Jesús difundía buen ánimo dondequiera que fuese.
Estaba lleno de donaire y de verdad. Sus asociados nunca dejaron de
sorprenderse de las palabras compasivas que salían de sus labios. Sí,
podéis cultivar la gracia, pero el donaire es el aroma de la amistad que
emana de un alma saturada por el amor.
La bondad siempre obliga al respeto, pero
cuando está vacía de gracia muchas veces rechaza el afecto. La bondad es
universalmente atrayente sólo cuando está acompañada de la gracia. La
bondad es eficaz sólo cuando es atrayente.

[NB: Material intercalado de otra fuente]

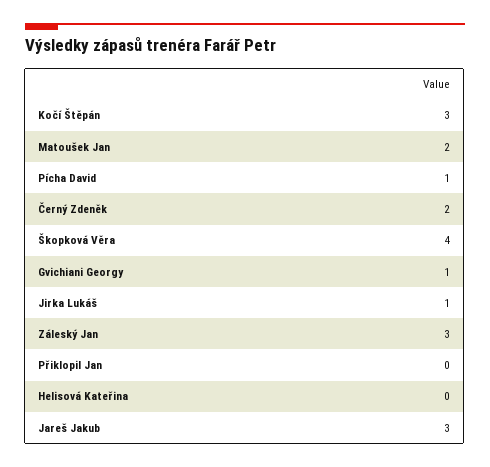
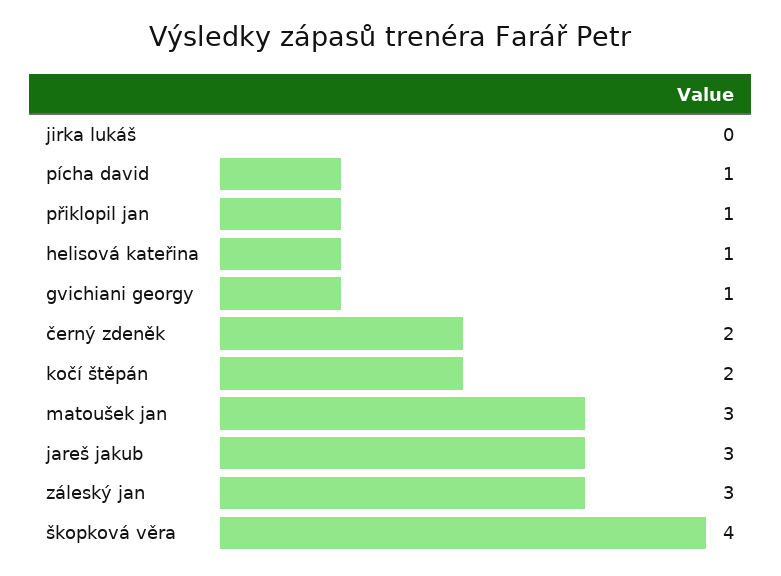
Kočí Štěpán: 3 -> 2
Matoušek Jan: 2 -> 3
Jirka Lukáš: 1 -> 0
Přiklopil Jan: 0 -> 1
Helisová Kateřina: 0 -> 1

Jesús realmente comprendía a los hombres;
por lo tanto podía él manifestar compasión genuina y mostrar comprensión
sincera. Pero pocas veces cedía a la piedad. Mientras su compasión era
ilimitada, su comprensión era práctica, personal y constructiva. Su
familiaridad con el sufrimiento no dio nunca origen a la indiferencia, y
él podía ministrar a las almas atormentadas sin acrecentar en ellas la
compasión de sí mismas.
Jesús podía ayudar tanto a los hombres
porque los amaba tan sinceramente. Verdaderamente amaba a todo hombre, a
toda mujer y a todo niño. Podía ser un amigo tan leal debido a su
notable discernimiento —sabía plenamente lo que había en el corazón y en
la mente del hombre. Era un observador interesado y agudo. Era experto
en la comprensión de la necesidad humana, sagaz en detectar los anhelos
humanos.
Jesús no estaba nunca de prisa. Tenía
tiempo para consolar a sus semejantes «al pasar», y siempre hacía que
sus amigos se sintieran cómodos. Era un oyente encantador. Nunca era impertinente escudriñando
las almas de sus asociados. Al consolar a la mente hambrienta y
ministrar a las almas sedientas, los recipientes de su misericordia no
sentían que se le estaban confesando sino más bien que estaban conferenciando con él. Tenían una confianza sin límites en él porque veían que él tenía tanta fe en ellos.
No parecía tener nunca curiosidad por la
gente, nunca manifestaba el deseo de dirigir, manejar o seguir a los
hombres. Inspiraba una autoconfianza profunda y un robusto coraje en
todos los que disfrutaban de una asociación con él. Cuando le sonreía a
un hombre, ese mortal experimentaba mayor capacidad para solucionar sus
muchos problemas.
Jesús amaba tanto y tan sabiamente a los
hombres que nunca titubeó en ser severo con ellos cuando la ocasión
requería disciplina. Frecuentemente se disponía a ayudar a una persona,
pidiéndole su ayuda. De esta manera estimulaba el interés, apelando a la
mejor parte de la naturaleza humana.
El Maestro podía discernir la fe salvadora
en la superstición ignorante de la mujer que buscó la curación tocando
el ruedo de su manto. Siempre estaba pronto y listo para interrumpir un
sermón o detener a una multitud con el objeto de ministrar las
necesidades de una sola persona, aun de un niñito. Grandes cosas
sucedían no sólo porque la gente tenía fe en Jesús, sino también porque
Jesús tenía tanta fe en ellos.
La mayoría de las cosas realmente
importantes que Jesús dijo o hizo parecían suceder por casualidad «al
pasar él». Tan poco había de lo profesional, lo planeado, lo premeditado
en el ministerio terrenal del Maestro. Dispensaba salud y esparcía
felicidad en una forma natural y llena de gracia mientras viajaba por la
vida. Era literalmente verdad, «caminaba haciendo el bien».
Y corresponde a los seguidores del Maestro
de todos los tiempos aprender a ministrar «al pasar» —hacer el bien
altruista al cumplir con sus deberes diarios.